Ligue de Soccer Élite Quebec
- Founded: 1992
- Folded: 2024
- Country: Canada
- Divisions: 1st Division 2nd Division
- Relegation to: 7 regional AA leagues
- Website: LSEQ

= Ligue de soccer élite du Québec =

The Ligue de soccer élite du Québec (lit. 'Quebec Elite Soccer League') was the top amateur league in Quebec, operating at a level below the semi-professional Ligue1 Québec. It operates a number of youth and gender specific divisions and is operated by the Fédération du Soccer du Québec. In 2025, the league was merged into LS Pro with teams joining the new Ligue2 and Ligue3 divisions.

The senior men's division was composed of a first and second division. There was promotion and relegation between the two divisions and between the second division and the regional AA leagues. The senior female division consisted of a single division.

==History==
Soccer in Quebec before the formation of the LSEQ was spread between various different senior and junior leagues throughout the province. In 1992, the different rival leagues such as the LMSJQ, LMSSQ and Quebec National Soccer League (LNSQ) merged in order to form the Ligue de soccer élite du Québec (LSEQ). The league was initially structured with two divisions with a promotion and relegation system with Ira Turetsky as the inaugural league president. In 1993, five of the former LNSQ clubs Corfinium St-Leonard, Cosmos de LaSalle, Luso Stars Mont-Royal, Montreal Croatia, and Montreal Ramblers joined the Canadian National Soccer League (CNSL) to form the league's Eastern Division.

- [INSTRUCTION 1] Reproduce verbatim the passage of the article on the Ligue de soccer élite du Québec starting with "The Ligue de soccer élite du Québec (lit." and going on through "a single division.".
- [INSTRUCTION 2] Name every former LNSQ club that the article on the Ligue de soccer élite du Québec says joined the Canadian National Soccer League in 1993.
The material that follows is not required for the task.

- [EXTRACTED RECORDS]
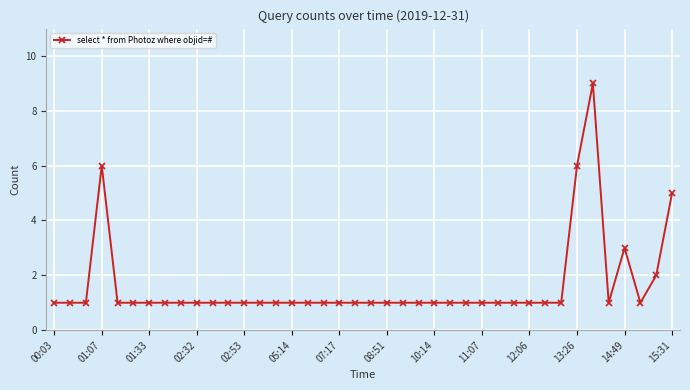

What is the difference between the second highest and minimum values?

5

* * *

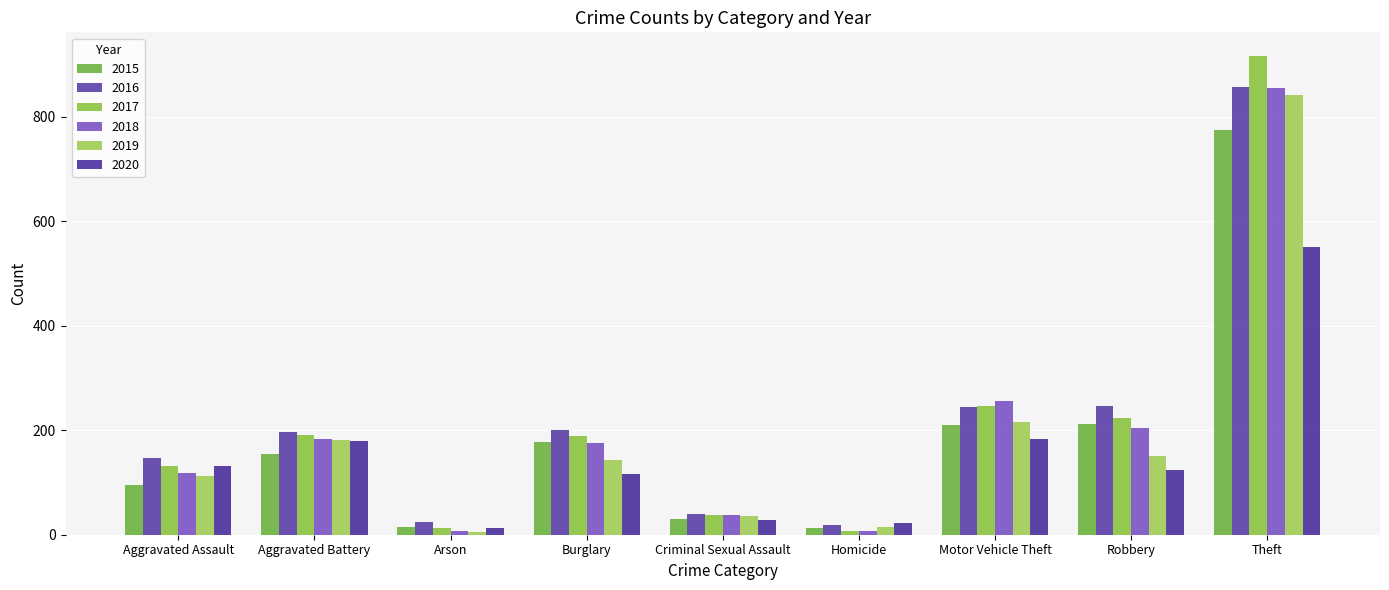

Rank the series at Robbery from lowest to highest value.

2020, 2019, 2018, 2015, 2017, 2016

- [WRITTEN SOLUTION 1]
The Ligue de soccer élite du Québec (lit. 'Quebec Elite Soccer League') was the top amateur league in Quebec, operating at a level below the semi-professional Ligue1 Québec. It operates a number of youth and gender specific divisions and is operated by the Fédération du Soccer du Québec. In 2025, the league was merged into LS Pro with teams joining the new Ligue2 and Ligue3 divisions.

The senior men's division was composed of a first and second division. There was promotion and relegation between the two divisions and between the second division and the regional AA leagues. The senior female division consisted of a single division.

- [WRITTEN SOLUTION 2]
- Corfinium St-Leonard
- Cosmos de LaSalle
- Luso Stars Mont-Royal
- Montreal Croatia
- Montreal Ramblers